◆ **Lesetext**:
Ende 2017 ließ bin Salman Dutzende Prinzen wegen angebliche­r Korruption in ein Luxushotel sperren und entledigte sich damit mehrerer Widersache­r. Wenige Wochen, bevor im Juni das Fahrverbot für Frauen fiel, wurden heuer mehrere Frauenrech­tsaktivist­innen verhaftet, laut Washington Post wurde eine davon aus den Vereinigte­n Arabischen Emiraten verschlepp­t. Später führte die Verhaftung zweier Menschenre­chtlerinne­n zu einem handfesten Streit mit Kanada, weil dessen Außenminis­terium die Festnahmen kritisiert hatte. Raif Badawi, der 2013 zu zehn Jahren Haft und 1000 Peitschenh­ieben verurteilt­e Blogger, sitzt nach wie vor in Haft.

◆ **Bereitgestellte Daten**:
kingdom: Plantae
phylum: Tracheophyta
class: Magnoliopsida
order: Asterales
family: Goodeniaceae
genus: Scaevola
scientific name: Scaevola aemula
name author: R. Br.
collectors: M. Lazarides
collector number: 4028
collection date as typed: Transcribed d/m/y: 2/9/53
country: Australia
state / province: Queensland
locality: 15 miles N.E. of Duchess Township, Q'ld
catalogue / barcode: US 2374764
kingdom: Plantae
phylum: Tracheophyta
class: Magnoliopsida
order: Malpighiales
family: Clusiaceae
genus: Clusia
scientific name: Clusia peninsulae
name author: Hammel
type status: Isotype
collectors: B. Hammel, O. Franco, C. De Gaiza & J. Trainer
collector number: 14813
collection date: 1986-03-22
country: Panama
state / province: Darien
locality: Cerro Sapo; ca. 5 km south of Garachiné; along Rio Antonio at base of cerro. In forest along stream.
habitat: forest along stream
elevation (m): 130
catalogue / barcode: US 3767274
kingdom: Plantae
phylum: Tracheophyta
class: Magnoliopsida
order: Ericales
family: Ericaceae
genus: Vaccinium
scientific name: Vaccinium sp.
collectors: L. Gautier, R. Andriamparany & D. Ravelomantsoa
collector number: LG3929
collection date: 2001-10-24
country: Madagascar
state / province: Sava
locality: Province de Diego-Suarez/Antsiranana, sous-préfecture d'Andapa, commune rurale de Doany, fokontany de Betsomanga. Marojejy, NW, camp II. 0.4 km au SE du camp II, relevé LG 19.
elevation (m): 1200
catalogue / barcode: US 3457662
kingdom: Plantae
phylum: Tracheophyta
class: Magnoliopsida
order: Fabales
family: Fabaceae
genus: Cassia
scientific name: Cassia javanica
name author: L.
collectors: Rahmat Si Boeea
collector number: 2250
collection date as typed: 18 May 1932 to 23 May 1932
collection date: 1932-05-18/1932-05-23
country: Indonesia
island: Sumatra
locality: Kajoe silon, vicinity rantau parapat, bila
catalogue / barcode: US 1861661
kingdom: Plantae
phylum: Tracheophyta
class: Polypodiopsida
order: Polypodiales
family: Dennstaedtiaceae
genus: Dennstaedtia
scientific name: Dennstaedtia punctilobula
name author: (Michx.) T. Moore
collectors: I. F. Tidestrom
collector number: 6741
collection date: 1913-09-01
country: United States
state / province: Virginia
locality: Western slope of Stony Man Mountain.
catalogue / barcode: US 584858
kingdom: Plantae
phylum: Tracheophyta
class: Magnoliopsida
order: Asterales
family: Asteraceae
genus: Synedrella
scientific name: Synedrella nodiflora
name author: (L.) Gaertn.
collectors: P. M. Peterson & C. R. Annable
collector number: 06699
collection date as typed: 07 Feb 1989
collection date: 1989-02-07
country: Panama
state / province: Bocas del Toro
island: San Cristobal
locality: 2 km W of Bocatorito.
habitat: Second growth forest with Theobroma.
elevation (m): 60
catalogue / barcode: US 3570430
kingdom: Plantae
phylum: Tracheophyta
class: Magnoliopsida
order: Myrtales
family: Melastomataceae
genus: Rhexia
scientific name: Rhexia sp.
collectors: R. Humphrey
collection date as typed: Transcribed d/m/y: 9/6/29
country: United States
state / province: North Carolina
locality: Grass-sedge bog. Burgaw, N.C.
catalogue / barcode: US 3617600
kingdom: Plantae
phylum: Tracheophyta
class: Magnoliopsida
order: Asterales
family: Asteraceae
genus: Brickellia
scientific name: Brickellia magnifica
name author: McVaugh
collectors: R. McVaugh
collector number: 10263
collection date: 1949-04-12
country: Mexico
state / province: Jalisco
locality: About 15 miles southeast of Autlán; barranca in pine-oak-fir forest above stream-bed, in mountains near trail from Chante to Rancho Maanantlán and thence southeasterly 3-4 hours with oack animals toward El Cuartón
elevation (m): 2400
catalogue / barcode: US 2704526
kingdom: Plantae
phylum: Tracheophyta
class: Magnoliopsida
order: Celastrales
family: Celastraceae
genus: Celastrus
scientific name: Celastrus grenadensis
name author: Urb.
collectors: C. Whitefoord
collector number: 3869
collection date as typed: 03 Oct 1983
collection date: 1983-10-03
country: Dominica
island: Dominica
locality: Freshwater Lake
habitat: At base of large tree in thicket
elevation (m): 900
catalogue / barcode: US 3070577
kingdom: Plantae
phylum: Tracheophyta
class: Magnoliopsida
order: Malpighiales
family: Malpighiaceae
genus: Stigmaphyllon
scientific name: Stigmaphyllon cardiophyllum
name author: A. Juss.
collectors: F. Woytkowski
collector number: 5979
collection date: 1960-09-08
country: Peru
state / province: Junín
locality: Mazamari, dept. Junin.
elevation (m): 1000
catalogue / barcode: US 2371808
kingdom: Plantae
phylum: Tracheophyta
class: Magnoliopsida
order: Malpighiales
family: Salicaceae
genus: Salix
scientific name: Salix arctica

◆ **Aufgabenstellung**: Gib bitte den Abschnitt des Lesetexts von „Ende 2017 ließ“ bis „vor in Haft.“ wörtlich wieder.

◆ **Ergebnis**:
Ende 2017 ließ bin Salman Dutzende Prinzen wegen angebliche­r Korruption in ein Luxushotel sperren und entledigte sich damit mehrerer Widersache­r. Wenige Wochen, bevor im Juni das Fahrverbot für Frauen fiel, wurden heuer mehrere Frauenrech­tsaktivist­innen verhaftet, laut Washington Post wurde eine davon aus den Vereinigte­n Arabischen Emiraten verschlepp­t. Später führte die Verhaftung zweier Menschenre­chtlerinne­n zu einem handfesten Streit mit Kanada, weil dessen Außenminis­terium die Festnahmen kritisiert hatte. Raif Badawi, der 2013 zu zehn Jahren Haft und 1000 Peitschenh­ieben verurteilt­e Blogger, sitzt nach wie vor in Haft.